▶ _TASK A_
Count the lines in the entries that contain the string "Fungi", treating case as significant, and reply with the number alone.
··· EXTRACT TO READ ···
Posted: January 31, 2020

Audio

Rev. Dominic Legge, O.P.
Assistant Professor,
Systematic Theology
Dominican House of Studies
Homily from the St. Thomas Day Mass
Thomas Aquinas College, California
January 28, 2020

 

Among the many stories about the life of St. Thomas Aquinas, there’s one that I have always found to be both very beautiful and very inspiring — and, as it turns, out, it’s also historically reasonably well-attested. It’s not just a pious legend.

It dates from when St. Thomas was living at the Dominican Priory in Naples, San Domenico Maggiore, if you’ve been to Naples. At that time he was writing the questions on the Passion and the Resurrection of Our Lord. As was his habit, he prayed quite early in the morning in the Chapel of St. Nicholas. And one morning the sacristan — a Dominican, Domenico of Caserta — was passing by and overheard a voice coming from the Crucifix: “You have spoken well of me, Thomas. What shall be your reward?”

And you know Aquinas’ reply: “Non nisi Te, Domine” — nothing but you, Lord, nothing but you.

What I love about this episode is that it helps us see the Aquinas who is not only a towering figure in the Western intellectual tradition, not only a genius in interpreting Aristotle and Augustine and Neoplatonism and the Church Fathers. He is not only a towering figure in philosophy and theology; he’s not just a sure guide for our studies. He’s above all a great saint. He’s a man whose entire life was consecrated to Christ and who devoted all of his powers — and they were considerable powers — to knowing Christ better, to loving Christ more.
···
▶ _TASK B_
In the homily, who is the sacristan who overheard a voice coming from the Crucifix?
··· DATASET ROWS ···
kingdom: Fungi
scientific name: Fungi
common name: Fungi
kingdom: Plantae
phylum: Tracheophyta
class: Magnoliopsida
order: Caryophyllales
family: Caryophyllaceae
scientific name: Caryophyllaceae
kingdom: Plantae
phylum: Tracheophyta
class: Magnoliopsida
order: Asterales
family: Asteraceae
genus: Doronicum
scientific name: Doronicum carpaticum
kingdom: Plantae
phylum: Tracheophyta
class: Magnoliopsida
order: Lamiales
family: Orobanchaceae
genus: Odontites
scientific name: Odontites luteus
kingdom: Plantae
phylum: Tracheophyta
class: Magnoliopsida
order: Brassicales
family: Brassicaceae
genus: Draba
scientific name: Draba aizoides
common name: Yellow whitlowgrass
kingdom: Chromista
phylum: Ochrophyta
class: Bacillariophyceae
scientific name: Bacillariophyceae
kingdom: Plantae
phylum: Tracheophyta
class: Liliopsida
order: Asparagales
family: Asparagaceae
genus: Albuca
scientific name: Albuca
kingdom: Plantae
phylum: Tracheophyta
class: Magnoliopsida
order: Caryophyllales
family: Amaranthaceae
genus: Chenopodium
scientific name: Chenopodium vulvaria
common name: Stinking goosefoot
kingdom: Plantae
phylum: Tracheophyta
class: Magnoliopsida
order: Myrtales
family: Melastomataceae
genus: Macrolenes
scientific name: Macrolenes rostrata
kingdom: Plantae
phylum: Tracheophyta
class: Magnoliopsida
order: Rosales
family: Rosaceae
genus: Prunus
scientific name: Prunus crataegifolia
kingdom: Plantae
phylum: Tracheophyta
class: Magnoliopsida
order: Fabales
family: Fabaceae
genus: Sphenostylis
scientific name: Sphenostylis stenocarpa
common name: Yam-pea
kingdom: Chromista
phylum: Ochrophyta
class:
···
▶ _CORRECT RESULT A_
3

▶ _CORRECT RESULT B_
Domenico of Caserta, a Dominican.